▶ **What is being asked**:
Return each line in the records below that contains the string "many". Letter case must match.

* BEGIN Data shown *

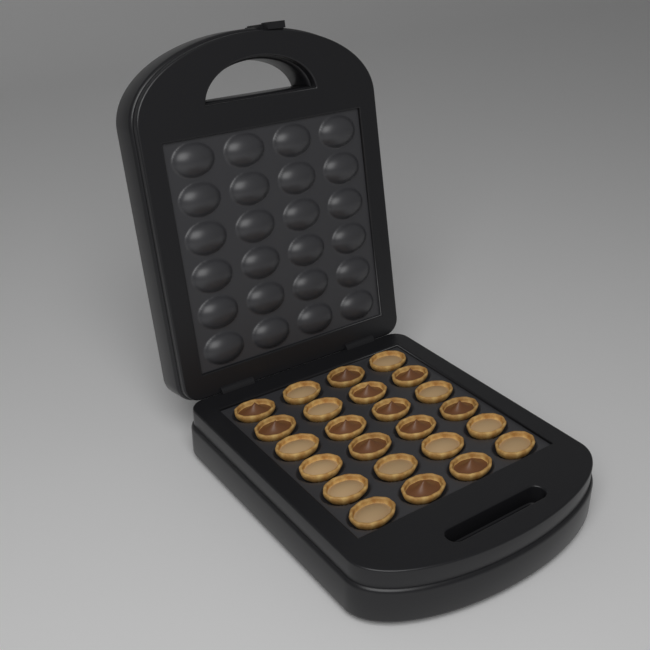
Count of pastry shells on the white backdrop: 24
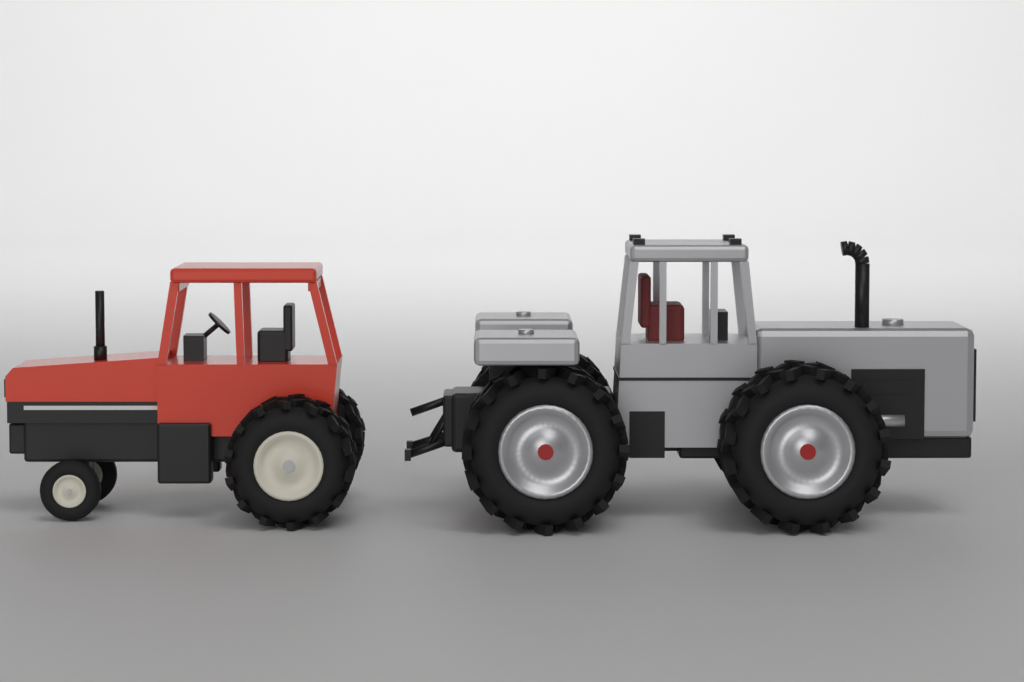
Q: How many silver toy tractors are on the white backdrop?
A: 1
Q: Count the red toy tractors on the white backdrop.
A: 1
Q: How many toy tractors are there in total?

* END Data shown *
* BEGIN Data shown *

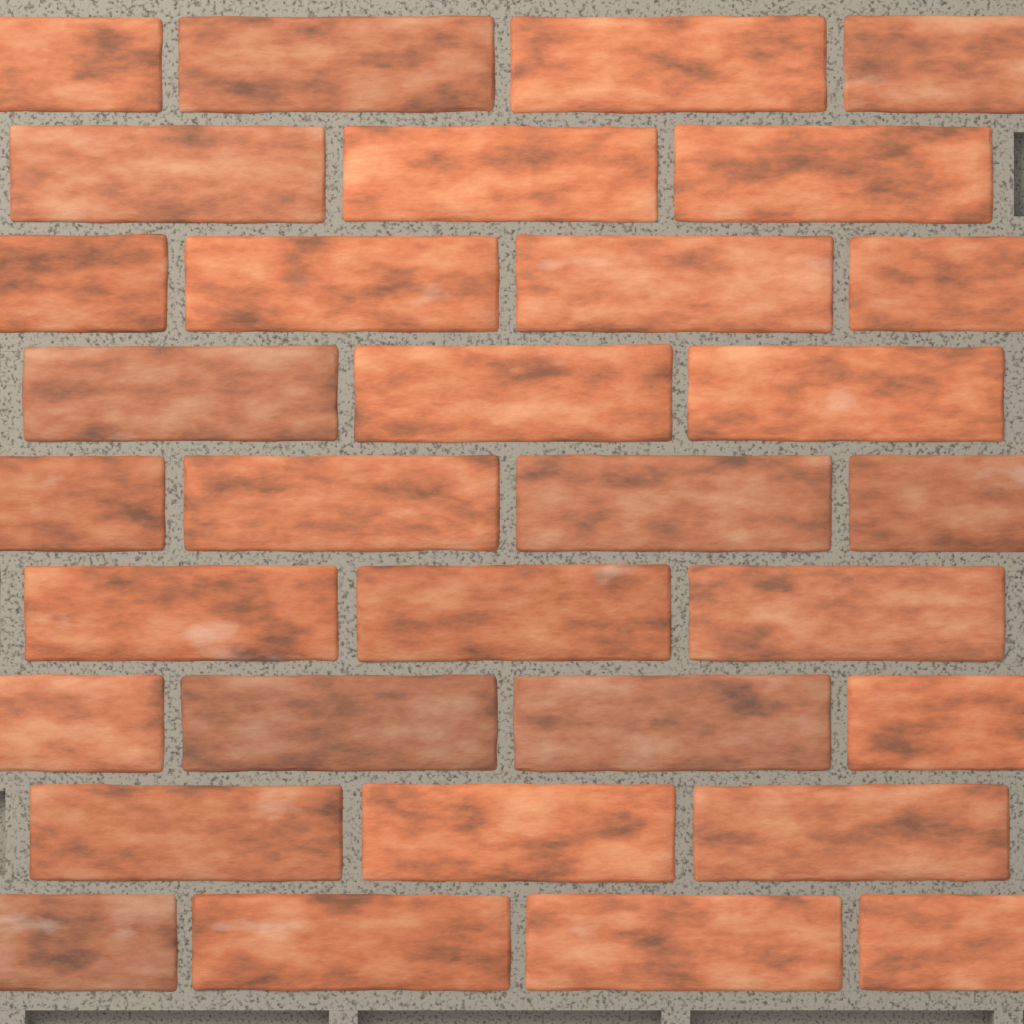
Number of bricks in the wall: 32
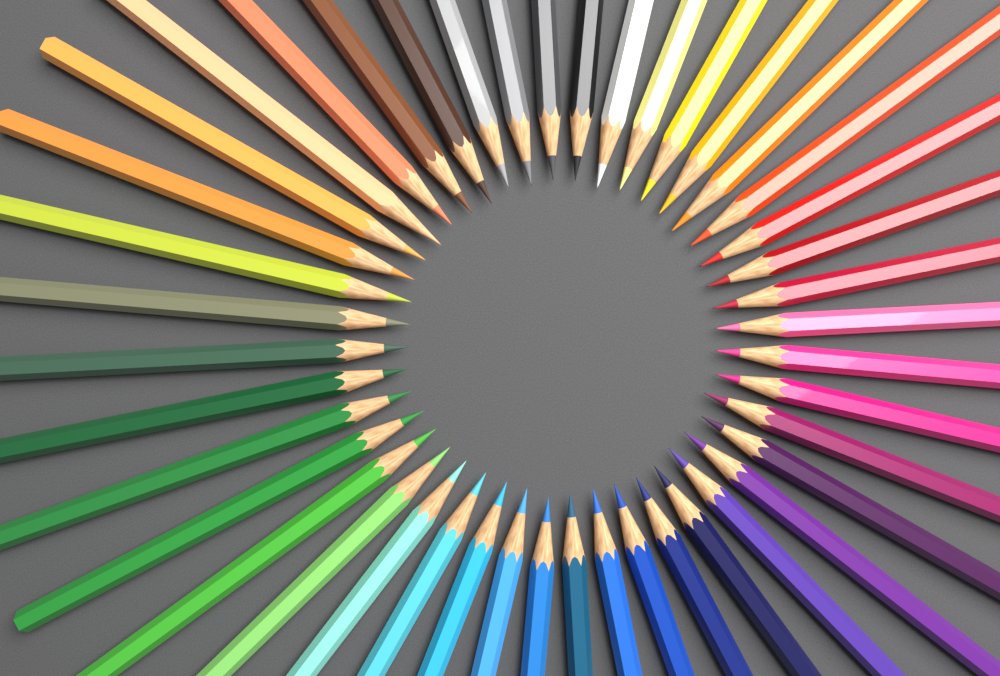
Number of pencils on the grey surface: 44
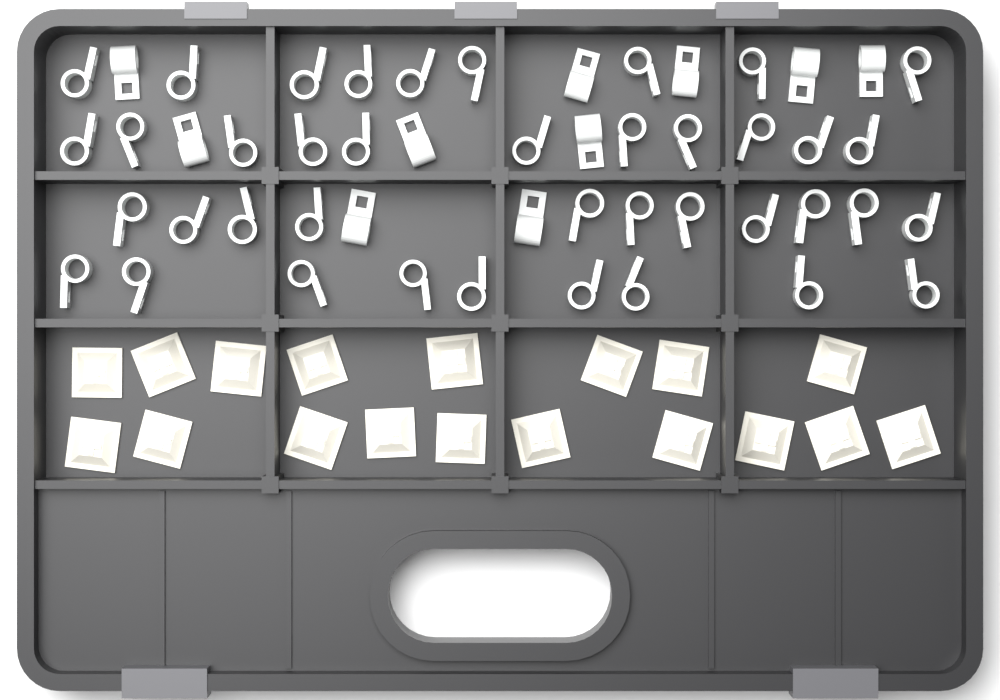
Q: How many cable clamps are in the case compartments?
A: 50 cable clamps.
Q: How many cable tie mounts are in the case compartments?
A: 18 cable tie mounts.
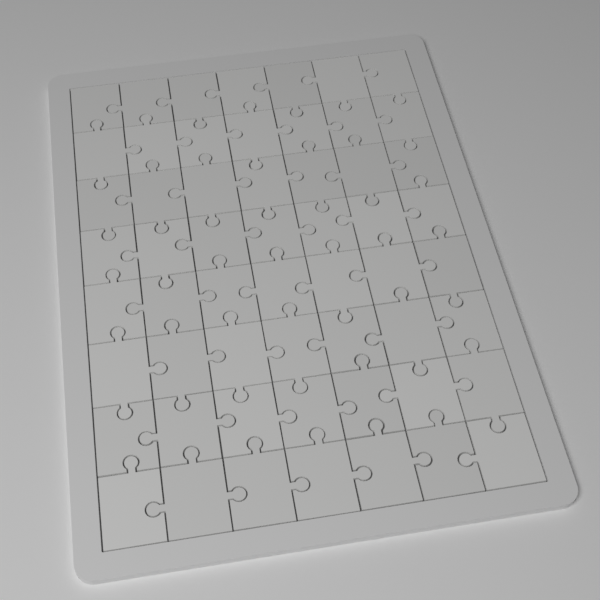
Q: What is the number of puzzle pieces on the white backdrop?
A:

* END Data shown *

▶ **The output**:
Q: How many silver toy tractors are on the white backdrop?
Q: How many toy tractors are there in total?
Q: How many cable clamps are in the case compartments?
Q: How many cable tie mounts are in the case compartments?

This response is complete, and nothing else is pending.